Question

A fireman wants to slide down a rope. The breaking load for the rope is ${\left( {\dfrac{3}{4}} \right)^{{\text{th}}}}$ of the weight of the man. With what minimum acceleration should the fireman slide down? (Acceleration due to gravity is g)
${\text{A}}{\text{.}}$ Zero
$
  {\text{B}}{\text{. }}\dfrac{{\text{g}}}{4} \\
  {\text{C}}{\text{. }}\dfrac{{{\text{3g}}}}{4} \\
  {\text{D}}{\text{. }}\dfrac{{\text{g}}}{2} \\
 $

Answer 1

Hint: Here, we will proceed by finding the frictional force acting on the firearm. Then, we will draw the free body diagram of the firearm. Finally, we will apply Newton's second law of motion.

Step By Step Answer:

Formulas Used: W = mg, Force of reaction = -(Force of action) and Net force acting in the direction of the acceleration = (Mass of the body)(Acceleration of the body).

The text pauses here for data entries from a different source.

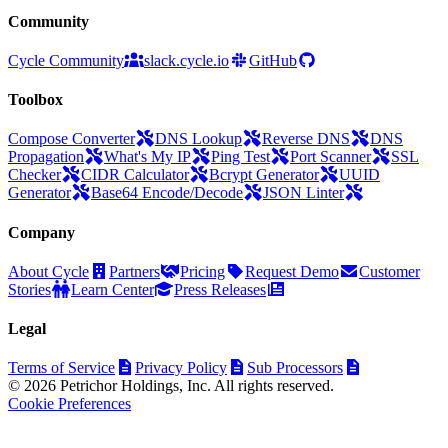
Community
Cycle Community
slack.cycle.io
GitHub
Toolbox
Compose Converter
DNS Lookup
Reverse DNS
DNS
Propagation
What's My IP
Ping Test
Port Scanner
SSL
Checker
CIDR Calculator
Bcrypt Generator
UUID
Generator
Base64 Encode/Decode
JSON Linter
Company
About Cycle
Partners
Pricing
Request Demo
Customer
Stories
Learn Center
Press Releases
Legal
Terms of Service
Privacy Policy
Sub Processors
© 2026 Petrichor Holdings, Inc. All rights reserved.
Cookie Preferences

Let the mass of the fireman be m

As we know that weight of any object of mass m is given by W = mg where g is the acceleration due to gravity

Weight of the fireman W = mg

Given, Breaking load for the rope = $\dfrac{3}{4} \times $(Weight of the fireman) = $\dfrac{3}{4} \times $W = $\dfrac{{3{\text{mg}}}}{4}$

Since, the breaking load for any rope refers to the maximum tension which will be there in that rope

i.e., Maximum tension in the rope ${{\text{T}}_{{\text{max}}}} = \dfrac{{3{\text{mg}}}}{4}$

In order for the fireman to slide down a rope, the force of friction acting on the fireman due to the rope, acts in the upward direction.

According to Newton’s third law of motion, to every action there occurs an equal and opposite reaction.

i.e., Force of reaction = -(Force of action)
The negative sign in the above equation represents that the directions of action and reaction forces act in the opposite direction.

Due to the above law, an equal amount of the force of friction acts in the downward direction in the rope.

According to equilibrium in the rope,

Force of friction = Maximum tension acting in the rope

$ \Rightarrow $ Force of friction = ${{\text{T}}_{{\text{max}}}} = \dfrac{{3{\text{mg}}}}{4}$

Let the minimum acceleration with which the fireman which slide down be a

The free body diagram of the man is shown in the figure
According to the Newton’s second law of motion,

Net force acting in the direction of the acceleration = (Mass of the body)(Acceleration of the body)

 $ \Rightarrow $ (Weight of the fireman) – (Force of friction) = (Mass of the fireman)(Acceleration of the fireman)
$ \Rightarrow $ W - $\dfrac{{3{\text{mg}}}}{4}$ = ma
$ \Rightarrow $ mg - $\dfrac{{3{\text{mg}}}}{4}$ = ma
$ \Rightarrow $ $\dfrac{{4{\text{mg}} - 3{\text{mg}}}}{4}$ = ma
$ \Rightarrow $ ma = $\dfrac{{{\text{mg}}}}{4}$
$ \Rightarrow $ a = $\dfrac{{\text{g}}}{4}$

The minimum acceleration with which the fireman slides down is $\dfrac{{\text{g}}}{4}$.

Hence, option B is correct.

Note: In this particular problem, when the fireman is sliding downwards the force of friction acting on the fireman will be acting in the upward direction because the force of friction always acts in a direction opposite to that of the motion. Since, force of friction is a type of force which opposes motion of a body.